By that he means they have "a dark string sound...also in the
woodwinds and the brass, they all have this tendency to the darker
sound, compared to the European standard".
Perfect for Brahms? The Gramophone thought so, touting Chailly's
Brahms as an exemplar of "classical music's way of reinventing
itself and staying relevant to every generation".
But if the Gramophone thought the approach was fresh, it came, in
Chailly's view, in part from the Gewandhaus's tradition of playing
Bach, on a weekly basis.
"They are very cultivated musicians because every week they play
Bach and there is no modern large orchestra in the world which plays
Bach every week," he said, referring to the orchestra's "second job"

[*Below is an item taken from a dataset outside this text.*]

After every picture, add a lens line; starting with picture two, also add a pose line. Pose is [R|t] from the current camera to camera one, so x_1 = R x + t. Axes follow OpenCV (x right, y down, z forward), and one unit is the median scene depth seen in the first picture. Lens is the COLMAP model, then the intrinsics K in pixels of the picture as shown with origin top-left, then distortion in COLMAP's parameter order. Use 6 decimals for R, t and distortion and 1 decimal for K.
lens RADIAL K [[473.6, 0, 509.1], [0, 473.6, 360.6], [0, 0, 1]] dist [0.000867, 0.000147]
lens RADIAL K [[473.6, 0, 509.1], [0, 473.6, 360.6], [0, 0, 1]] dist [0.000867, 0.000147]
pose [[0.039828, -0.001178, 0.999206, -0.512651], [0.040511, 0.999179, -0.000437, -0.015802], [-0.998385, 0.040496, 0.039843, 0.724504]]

playing at Leipzig's St. Thomas Church.
Chailly's own passion for music, demonstrated to audiences
throughout the world for more than four decades, he attributes in
part to his father Luciano, a composer and arts administrator, who
when Chailly was 10 dumped him in the upper-row seats for a concert
in Rome by the RAI orchestra.
Neither Chailly nor his father knew that one of the pieces on the
program would be Mahler's First Symphony, the "Titan", but it left a
lasting impression.
"I didn't know what kind of music it was and only after I discovered
it was the Mahler First Symphony," he said. "How can you know, at
the age of 9 or 10, but that was an opening to a new universe which
was for me something I would never forget."
And what is Chailly's next recording project? "We are thinking of a
complete set of the Rachmaninoff symphonies, also with the
Gewandhaus, so a major drive into the late romantic repertoire, very
close to the sound culture of the Gewandhaus."